Segment Start: SELECTED PASSAGE

In summary architecture matters. There’s much more to IO processing in an AFA than simply the hardware. SW capabilities must be considered when discussing how HW components work within a system such as an AFA.
Viva la software-defined!
John Nicholson. says
Remembering back to Pure one of the cooler things I remember from Tech Field day was that they used DRAM cache not for performance but for wear leveling/write coalescing.
They use MLC flash with the controller/Firmware from the Samsung enterprise line so its not really the same thing as just grabbing some Samsung 840’s and throwing them in production (As well as they are doing some smart stuff to optimize writes).
Similarly VSAN does some smart things with writes to avoid burning out flash, and optimizing data placement to reduce load on the disks (making sure to align with boundaries, keep common LBA’s together etc). This does make
Henry Scoles says
The important thing to remember is that nearly every vendor is relying on the exact same commodity hardware to build their storage array; whether it is “hardware” or software defined. They each add a few things or have a proprietary asic (3PAR), but it all comes down to architecture. System architecture is incredibly important, but often mostly ignored. You are paying for an architecture and support of that architecture. If you had time, money, and a team of engineers you could build this commodity stuff into something, however it wouldn’t be cheaper when you were done because you have no economies of scale; unless you are google, ebay or facebook. Which is exactly what they have done because it makes sense for them and they have the smart people, the time, the money and the economies of scale.

Segment End: SELECTED PASSAGE

- WHAT THIS TASK INVOLVES
Continue the all-flash array discussion, starting right after its last sentence. You won't need the records.

Segment Start: EXTRACTED DATA

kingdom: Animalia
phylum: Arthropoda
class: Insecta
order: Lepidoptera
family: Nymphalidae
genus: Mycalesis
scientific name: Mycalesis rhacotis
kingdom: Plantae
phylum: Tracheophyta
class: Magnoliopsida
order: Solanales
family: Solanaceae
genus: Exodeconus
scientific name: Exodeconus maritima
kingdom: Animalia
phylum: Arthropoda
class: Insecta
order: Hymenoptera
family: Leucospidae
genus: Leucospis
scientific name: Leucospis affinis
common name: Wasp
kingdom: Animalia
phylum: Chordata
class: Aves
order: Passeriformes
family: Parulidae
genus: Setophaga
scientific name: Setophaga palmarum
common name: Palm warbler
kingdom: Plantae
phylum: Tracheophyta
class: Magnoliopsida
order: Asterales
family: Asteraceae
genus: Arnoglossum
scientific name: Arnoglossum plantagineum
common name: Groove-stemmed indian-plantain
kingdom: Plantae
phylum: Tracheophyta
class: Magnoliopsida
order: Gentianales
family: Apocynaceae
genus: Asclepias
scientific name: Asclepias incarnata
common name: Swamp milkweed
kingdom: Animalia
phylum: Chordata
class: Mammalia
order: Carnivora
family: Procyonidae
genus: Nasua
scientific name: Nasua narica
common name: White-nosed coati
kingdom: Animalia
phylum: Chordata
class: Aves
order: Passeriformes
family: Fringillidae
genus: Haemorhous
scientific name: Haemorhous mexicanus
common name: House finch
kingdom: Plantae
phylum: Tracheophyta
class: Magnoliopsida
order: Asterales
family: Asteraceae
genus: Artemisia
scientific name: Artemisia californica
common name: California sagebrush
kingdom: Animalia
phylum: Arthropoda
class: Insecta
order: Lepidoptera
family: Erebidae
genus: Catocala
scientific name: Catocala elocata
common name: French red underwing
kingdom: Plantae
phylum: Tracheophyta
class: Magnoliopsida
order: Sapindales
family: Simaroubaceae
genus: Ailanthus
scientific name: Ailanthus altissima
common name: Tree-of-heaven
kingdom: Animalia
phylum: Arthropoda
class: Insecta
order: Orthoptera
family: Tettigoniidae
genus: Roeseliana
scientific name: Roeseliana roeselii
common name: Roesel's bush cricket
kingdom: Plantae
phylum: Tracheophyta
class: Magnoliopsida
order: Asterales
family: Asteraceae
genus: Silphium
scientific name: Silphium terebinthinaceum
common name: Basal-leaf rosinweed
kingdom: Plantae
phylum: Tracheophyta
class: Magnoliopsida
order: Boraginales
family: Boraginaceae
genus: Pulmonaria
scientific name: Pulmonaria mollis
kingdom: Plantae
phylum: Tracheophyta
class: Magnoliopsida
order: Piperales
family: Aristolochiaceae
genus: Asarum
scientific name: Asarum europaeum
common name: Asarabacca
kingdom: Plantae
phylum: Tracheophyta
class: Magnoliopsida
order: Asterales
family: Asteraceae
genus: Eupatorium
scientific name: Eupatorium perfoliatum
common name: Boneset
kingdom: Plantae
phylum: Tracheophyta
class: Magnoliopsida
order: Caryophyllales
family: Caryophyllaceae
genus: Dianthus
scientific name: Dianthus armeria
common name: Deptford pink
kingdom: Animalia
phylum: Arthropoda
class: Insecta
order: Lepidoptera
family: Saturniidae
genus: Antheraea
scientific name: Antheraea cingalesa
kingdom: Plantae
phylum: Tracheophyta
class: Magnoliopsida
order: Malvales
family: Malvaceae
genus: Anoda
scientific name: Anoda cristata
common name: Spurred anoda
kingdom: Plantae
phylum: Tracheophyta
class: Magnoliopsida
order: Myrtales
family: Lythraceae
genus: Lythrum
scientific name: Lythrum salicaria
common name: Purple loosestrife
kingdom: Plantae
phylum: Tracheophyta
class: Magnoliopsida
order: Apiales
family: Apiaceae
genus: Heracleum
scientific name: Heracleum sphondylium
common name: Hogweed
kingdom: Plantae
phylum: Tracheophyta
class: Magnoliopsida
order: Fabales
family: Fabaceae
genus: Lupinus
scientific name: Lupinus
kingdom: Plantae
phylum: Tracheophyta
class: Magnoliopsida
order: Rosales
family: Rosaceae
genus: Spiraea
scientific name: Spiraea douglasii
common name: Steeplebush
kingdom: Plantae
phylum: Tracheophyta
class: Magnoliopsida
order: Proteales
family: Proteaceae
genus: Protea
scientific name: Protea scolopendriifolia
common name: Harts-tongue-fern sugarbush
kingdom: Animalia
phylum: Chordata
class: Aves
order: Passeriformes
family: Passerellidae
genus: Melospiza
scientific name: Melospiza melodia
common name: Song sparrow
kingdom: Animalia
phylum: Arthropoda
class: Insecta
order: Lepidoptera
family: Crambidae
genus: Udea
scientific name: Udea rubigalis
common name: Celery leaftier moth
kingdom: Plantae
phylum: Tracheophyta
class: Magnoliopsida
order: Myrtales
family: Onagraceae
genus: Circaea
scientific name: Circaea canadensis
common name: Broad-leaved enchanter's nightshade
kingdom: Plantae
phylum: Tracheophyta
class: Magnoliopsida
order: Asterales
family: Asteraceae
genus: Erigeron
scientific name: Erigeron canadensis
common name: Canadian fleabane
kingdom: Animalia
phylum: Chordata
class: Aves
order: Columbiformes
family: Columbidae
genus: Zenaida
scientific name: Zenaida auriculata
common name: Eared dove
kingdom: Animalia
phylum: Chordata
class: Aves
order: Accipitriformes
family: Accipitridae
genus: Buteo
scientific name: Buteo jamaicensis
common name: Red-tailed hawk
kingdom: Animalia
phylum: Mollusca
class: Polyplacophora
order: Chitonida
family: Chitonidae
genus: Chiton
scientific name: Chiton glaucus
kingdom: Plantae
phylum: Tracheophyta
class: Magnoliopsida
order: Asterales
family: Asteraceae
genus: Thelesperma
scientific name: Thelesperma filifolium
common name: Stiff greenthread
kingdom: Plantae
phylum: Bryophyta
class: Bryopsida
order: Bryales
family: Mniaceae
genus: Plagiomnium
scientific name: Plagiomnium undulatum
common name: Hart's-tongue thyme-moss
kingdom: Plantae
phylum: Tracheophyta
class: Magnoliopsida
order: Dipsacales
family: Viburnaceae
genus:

Segment End: EXTRACTED DATA

- TASK OUTPUT
Every vendor is selling the exact same stuff. Dig into an array and you’ll see that 95% of all storage arrays are the exact same components with 5% being “different” and the rest being the nameplate and pretty plastic.
A well architected storage system is like the golden gate bridge. It can carry dump trucks and semis (high bandwidth) and it can also carry Fiats and smart cars (small IO) and it doesn’t fall down if we mix them or place a line of only one type or another on it.
Vaughn Stewart (@vStewed) says
=== Disclaimer: Pure Storage employee ===
Measuring raw capacity makes no sense, whether one is considering hybrid disk (aka disk) or all flash arrays. There are overheads including RAID, metadata, checksums, etc, which reduce usable capacity and data reduction technologies like, dedupe, compression, pattern removal and xcopy that amplify usable capacity.
So when one comments on 11TB of raw SSD capacity they are actually referring to a configuration that with VMware virtual infrastructures provides 55TB to 99TB of usable capacity.
It’s important to understand HW limits and boundaries but we live in a world where infrastructure resources are virtualized.